# Best Deal For Process & Scan 35mm Slides?



## Mike_Freeze (Apr 20, 2010)

Howdy,

I hope to take advantage of the collective knowledge of this group.  I like to shoot slides (mostly velvia and provia), but I no longer need it mounted - I prefer to simply have the film developed and scanned.  Of course, I keep the film for archive purposes, but I really just work with the digital files.  I have a local lab, but they aren't cheap to say the least.

So, where can I get the best deal for developing & scanning slides?  Much thanks for any replies.


----------



## Professional (Apr 26, 2010)

use the lab to develop/process your film, and send the developed film to me for scanning, i don't have a drum or film scanner but i have a flatbed scanner and i can do fine with it, i will charge you only the shipping cost.


----------



## Speed JUnkyz (May 15, 2010)

Interesting.... so you guys get slides? or are you talking about putting them on cd?


----------



## Vautrin (May 18, 2010)

I scan my own film...  You can get a reasonable new scanner for a few hundred, and if you look around, or have a bigger budget you'll get a better quality scanner...

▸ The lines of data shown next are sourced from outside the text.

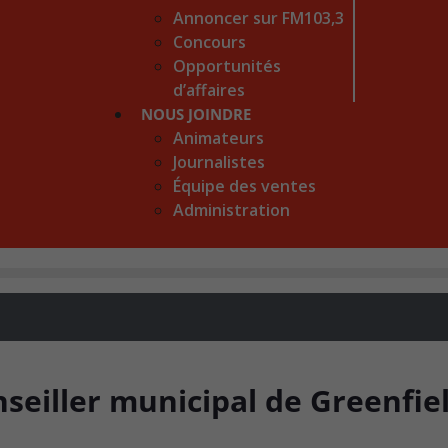
Annoncer sur FM103,3
Concours
Opportunités
d’affaires
NOUS JOINDRE
Animateurs
Journalistes
Équipe des ventes
Administration
seiller municipal de Greenfie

It was easy to justify the upfront fees when I realized how many shots I took + how much the lab was charging.


----------



## guajero (Jun 6, 2010)

Fuji slide mailers are fine for your average E-6.


----------



## Orrin (Jun 7, 2010)

I too, have my film scanned since the local photo club now uses digital
projection rather than slides.  I found it more economical to use color
negative film. The local camera store will process the film (without prints),
and give me 2048x3072 scans on a CD. I can also scan the film with
my Canon MP990, but it's easier to let them do it.


----------



## jcrutcher (Jun 10, 2010)

JPEG or Tiff on the scans?


----------



## Orrin (Jun 11, 2010)

jcrutcher said:


> JPEG or Tiff on the scans?



My scans are JPEG's set to the highest quality.


----------



## velvia (Mar 21, 2011)

I'm not sure about film processing but slides.com just added a slide scanning service that is done with an HR-500+. Prices are competitive with Nikon based service bureaus but obviously a high end lab scanner such as the HR-500 is going to produce much better scans then the consumer (Nikon) options.


----------